The Radio Warriors

Once upon a time, a time not so long ago when people actually talked to each other, a very large media conglomerate launched an endeavor they named “Music Television”, or MTV for short. Famously and prophetically, the very first video played was “Video Killed the Radio Star” by the Buggles.

The world has changed immeasurably since then, and MTV has long since stopped being a music channel. Music videos abound on demand on YouTube and music is streamed from the internet. The kids who went to parties and danced the “Rooftop” or the “Cabbage Patch” or “The Running Man” to hip hop lyrics that made you think and catchy beats that made you move gave birth to kids who stand around on dance floors, tweeting and FBing about how great a time they’re having. Styles gave way from clothes and shoes you could dance all night in to short tight dresses and shoes you can’t walk in and pants worn so far below the waist that you can’t walk in them either, let alone dance. Where young men used to ask ladies to dance, they now take over the dance floor waving their hands aggressively, parroting the latest boy-porn rap lyrics about a thug-life they probably don’t really live.

No longer do young people gather around the radio to listen to Mr.
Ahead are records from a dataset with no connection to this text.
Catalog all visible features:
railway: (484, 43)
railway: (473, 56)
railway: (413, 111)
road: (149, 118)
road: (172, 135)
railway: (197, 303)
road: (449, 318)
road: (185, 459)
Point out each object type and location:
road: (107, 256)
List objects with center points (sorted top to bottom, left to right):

Magic break out the latest vinyl, instead young people troll the “mixtape” sites waiting for the free download to drop. And if you asked, many of them don’t actually know why they are even called “mixtapes”, let alone what a cassette looks like. Vinyl was replaced by CDs was replaced by iTunes and YouTube, and video did, indeed, kill the radio star.
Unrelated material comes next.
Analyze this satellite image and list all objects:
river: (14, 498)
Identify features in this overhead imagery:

“Who is Frankie Crocker?” my 14 year old asked.

I tried to explain, tried to impart the excitement we felt as teens, staying up past our parents, playing the radio as loud as they would let us. What it was like when djs “wouldn’t play this record” and so the ones that did were our heroes. And how we’d go to jams or radio events, as excited to see the radio dj’s as we were to see the MC’s.
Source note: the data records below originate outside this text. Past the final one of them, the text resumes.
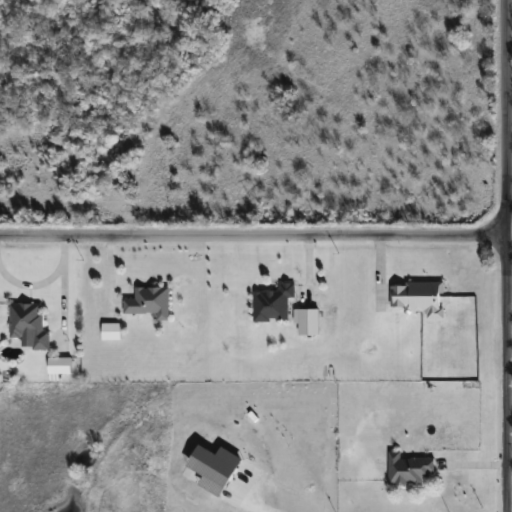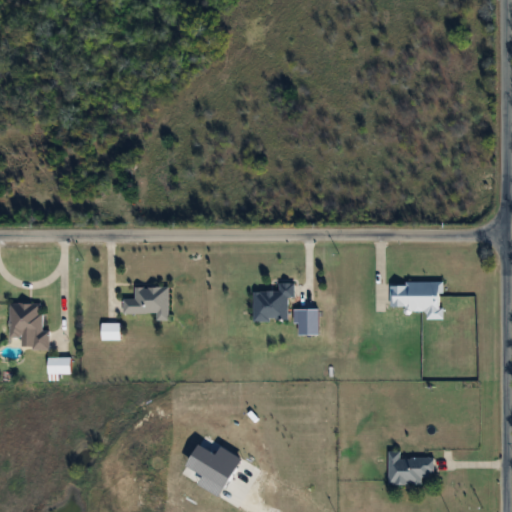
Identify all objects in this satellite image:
road: (252, 236)
road: (505, 256)
building: (417, 298)
building: (148, 302)
building: (273, 303)
building: (28, 324)
building: (408, 469)
road: (255, 505)
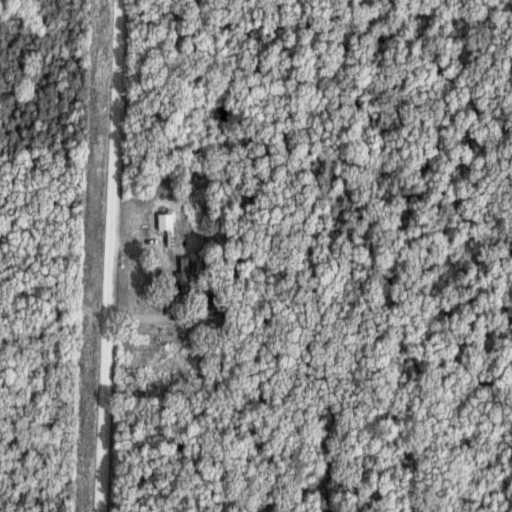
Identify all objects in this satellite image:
road: (113, 255)
building: (186, 276)
road: (109, 316)
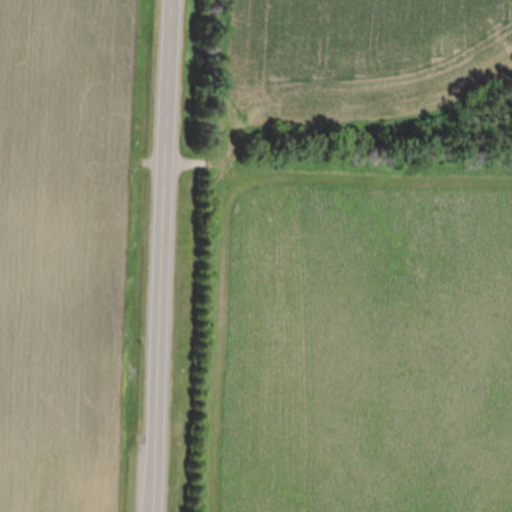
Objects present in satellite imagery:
road: (165, 256)
park: (342, 258)
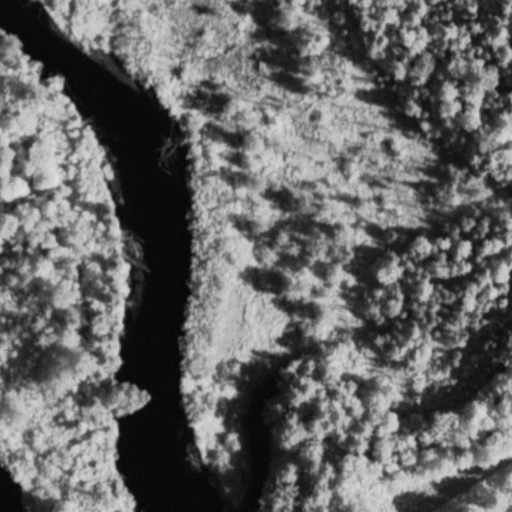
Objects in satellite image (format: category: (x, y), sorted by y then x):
river: (160, 228)
road: (464, 477)
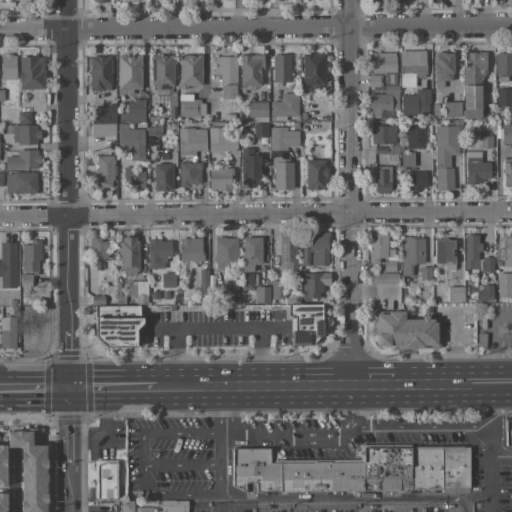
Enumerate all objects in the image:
building: (98, 0)
road: (256, 27)
building: (503, 63)
building: (382, 64)
building: (503, 64)
building: (474, 65)
building: (7, 66)
building: (384, 66)
building: (411, 66)
building: (7, 67)
building: (411, 67)
building: (473, 67)
building: (225, 68)
building: (280, 68)
building: (280, 68)
building: (441, 68)
building: (442, 69)
building: (250, 70)
building: (250, 70)
building: (312, 70)
building: (313, 70)
building: (189, 71)
building: (189, 71)
building: (30, 72)
building: (128, 72)
building: (161, 72)
building: (31, 73)
building: (99, 73)
building: (100, 73)
building: (128, 74)
building: (161, 74)
building: (225, 75)
building: (374, 81)
building: (228, 92)
building: (1, 95)
building: (503, 97)
building: (504, 99)
building: (470, 101)
building: (472, 101)
building: (383, 102)
building: (415, 102)
building: (415, 103)
building: (383, 104)
building: (285, 105)
building: (189, 106)
building: (189, 106)
building: (284, 106)
building: (256, 109)
building: (451, 109)
building: (452, 109)
building: (257, 110)
building: (133, 112)
building: (133, 112)
building: (103, 114)
building: (22, 117)
building: (23, 118)
building: (101, 121)
building: (102, 129)
building: (259, 130)
building: (260, 130)
building: (23, 133)
building: (24, 134)
building: (382, 134)
building: (382, 134)
building: (506, 134)
building: (506, 134)
building: (414, 137)
building: (414, 137)
building: (282, 138)
building: (282, 138)
building: (191, 139)
building: (220, 140)
building: (221, 140)
building: (130, 141)
building: (190, 141)
building: (130, 142)
building: (484, 142)
building: (485, 142)
building: (444, 155)
building: (444, 155)
building: (22, 160)
building: (22, 160)
building: (249, 168)
building: (250, 168)
building: (474, 168)
building: (475, 168)
building: (507, 171)
building: (103, 172)
building: (506, 172)
building: (102, 173)
building: (189, 173)
building: (189, 174)
building: (282, 174)
building: (282, 174)
building: (315, 174)
building: (315, 174)
building: (132, 177)
building: (132, 177)
building: (161, 177)
building: (162, 177)
building: (220, 178)
building: (1, 179)
building: (218, 179)
building: (381, 179)
building: (382, 179)
building: (416, 180)
building: (416, 181)
building: (24, 182)
building: (20, 183)
road: (350, 193)
road: (68, 194)
road: (256, 213)
building: (378, 246)
building: (378, 246)
building: (98, 248)
building: (318, 248)
building: (97, 249)
building: (190, 249)
building: (190, 249)
building: (315, 250)
building: (507, 250)
building: (443, 251)
building: (471, 251)
building: (506, 251)
building: (158, 252)
building: (224, 252)
building: (225, 252)
building: (444, 252)
building: (471, 252)
building: (157, 253)
building: (250, 253)
building: (251, 253)
building: (287, 253)
building: (411, 254)
building: (411, 254)
building: (127, 255)
building: (129, 255)
building: (286, 255)
building: (30, 256)
building: (305, 256)
building: (30, 257)
building: (486, 264)
building: (487, 264)
building: (8, 265)
building: (8, 265)
building: (388, 265)
building: (388, 266)
building: (425, 273)
building: (202, 278)
building: (382, 278)
building: (383, 278)
building: (166, 280)
building: (168, 280)
building: (229, 280)
building: (203, 281)
building: (314, 283)
building: (503, 284)
building: (504, 284)
building: (313, 285)
building: (256, 288)
building: (137, 290)
building: (277, 290)
building: (277, 290)
building: (136, 292)
building: (261, 293)
building: (483, 293)
building: (484, 293)
building: (455, 294)
building: (455, 294)
building: (306, 322)
building: (305, 323)
building: (117, 325)
road: (217, 327)
building: (115, 331)
building: (403, 331)
building: (406, 331)
building: (7, 332)
building: (7, 333)
road: (503, 337)
road: (495, 345)
road: (507, 386)
road: (328, 387)
road: (111, 389)
road: (35, 390)
road: (351, 406)
road: (492, 406)
road: (220, 410)
road: (416, 426)
road: (105, 428)
building: (507, 432)
building: (507, 432)
road: (285, 434)
road: (487, 438)
road: (70, 451)
road: (141, 458)
road: (492, 463)
building: (2, 466)
building: (2, 466)
road: (220, 468)
building: (357, 469)
building: (26, 470)
building: (357, 470)
building: (28, 472)
building: (104, 479)
building: (105, 479)
road: (363, 499)
building: (2, 503)
building: (2, 503)
building: (173, 505)
building: (172, 506)
building: (142, 509)
building: (144, 509)
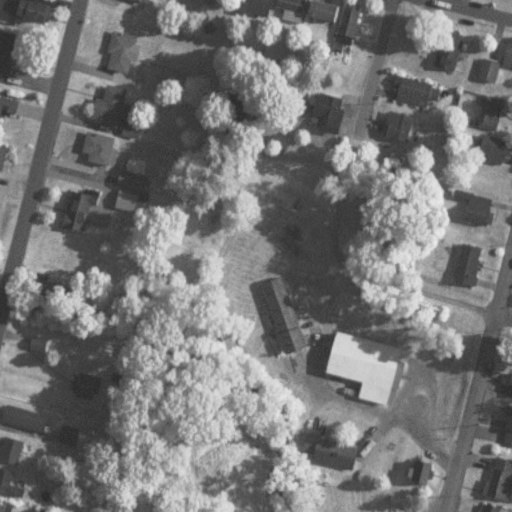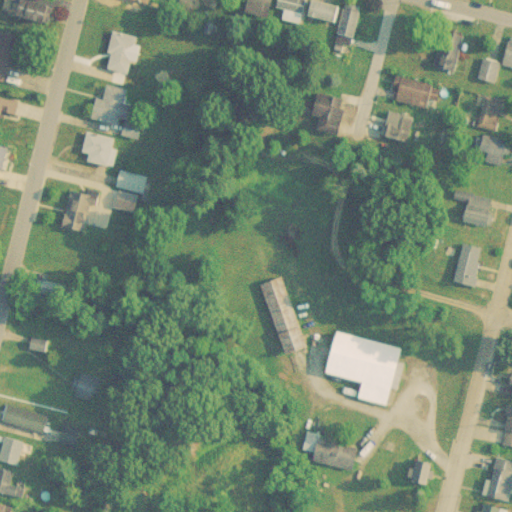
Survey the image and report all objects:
building: (479, 0)
building: (144, 1)
building: (144, 3)
building: (258, 8)
building: (24, 9)
road: (470, 9)
building: (291, 10)
building: (262, 11)
building: (324, 11)
building: (294, 13)
building: (25, 14)
building: (327, 18)
building: (348, 21)
building: (352, 28)
building: (451, 51)
building: (122, 52)
building: (508, 53)
building: (454, 57)
building: (125, 58)
building: (6, 60)
building: (509, 62)
road: (372, 66)
building: (487, 70)
building: (491, 76)
building: (415, 92)
building: (417, 99)
building: (115, 109)
building: (7, 110)
building: (489, 112)
building: (331, 113)
building: (118, 115)
building: (9, 116)
building: (492, 119)
building: (334, 120)
building: (399, 126)
building: (403, 133)
building: (101, 149)
building: (493, 149)
building: (104, 156)
building: (495, 156)
road: (41, 162)
building: (4, 167)
building: (131, 181)
building: (134, 188)
building: (79, 209)
building: (475, 209)
building: (82, 216)
building: (478, 216)
building: (469, 263)
building: (471, 270)
road: (503, 313)
building: (282, 315)
building: (283, 316)
building: (369, 361)
building: (367, 366)
road: (477, 376)
building: (84, 386)
building: (510, 389)
road: (323, 391)
building: (87, 392)
building: (25, 419)
building: (28, 426)
building: (508, 429)
building: (69, 436)
building: (509, 439)
building: (72, 443)
building: (326, 445)
building: (329, 450)
building: (13, 452)
building: (16, 459)
building: (421, 468)
building: (421, 472)
building: (501, 480)
building: (8, 482)
building: (502, 487)
building: (10, 490)
building: (493, 508)
building: (3, 511)
building: (489, 511)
I confess though, I hardly listen to radio anymore. The R&B stations have mostly been replaced by talk, sports talk, and top-40 “hits” that repeat endlessly, punctuated every eight minutes or less by advertising. If anything killed my love of radio, it was the ads. And so I welcomed “internet radio” and streaming sites, mostly to get away from the them. But the downside was that I, too, forgot about good radio except for the year I worked in a frame store and we listened to NPR, though not for the music.

Luckily, a friend from high school (“shout out to M&A”) hasn’t given up on radio. When I came back into contact with him a few years ago, G-Man told me about the Underground Railroad on WBAI. How it had been founded in 1991 by Jay Smooth and was now the longest-continually-running hip hop show on radio, and how G-Man co-hosted whenever he could, for the love of radio. I listened in one night… and I thoroughly enjoyed. I also became a huge fan of the very thoughtful Jay Smooth and his IllDoctrine videos.

Except I got sidetracked again by life and sort of forgot about WBAI until I heard the very disturbing news that it was in serious jeopardy. That it had laid off most of it’s paid staff who are–rightfully so–extremely unhappy about how the whole thing went down. And there is a lot of blame and accusations (rightly earned, from the looks of it)  that I won’t go into, largely because that part of the situation is not what this post is about.

The Underground Railroad, G-Man and Jay Smooth are, for the moment not on the block because they volunteer. And when I heard that, I begged, harrassed and stalked G-Man to tell me when he’d be co-hosting next, so that I could come take pictures. It was important to me somehow… maybe because it’s the end of an era, possibly. Maybe because I wanted my young man to see remnants of times past. I wanted him to feel a little bit of what I felt when I was his age and I listened to radio.

Finally one evening G-Man was able to have a day off from his non-creative but-what-he-does-for-money-gig, and my Sun and I met him outside of the Student Activities building on the City College campus where WBAI is currently using facilities, and which conveniently enough is two blocks from where I went to high school, and right down the street from where I live now.

That night Jay played a long sequence of music that has been inspirational to hip-hop; lots of James Brown in particular, I remember. And while we sat vibing and talking, Yusuf Lamont (part of the Creative Community Collective) dropped in, and so did Hakim Green. While the music played, these radio warriors spoke of the early days of their careers, and of hip-hop. Mr. Lamont, who had just returned from a trip down south, gave a moving soliloquy about viewing the photo of Emmett Till’s body as a young man, and how deeply it affected him and how he struggled with himself on how to discuss this bit of history with his children.

I took pictures, and like I do, tried to fade into the paneling, not using a flash where ever possible, trying to capture the spirit of the room.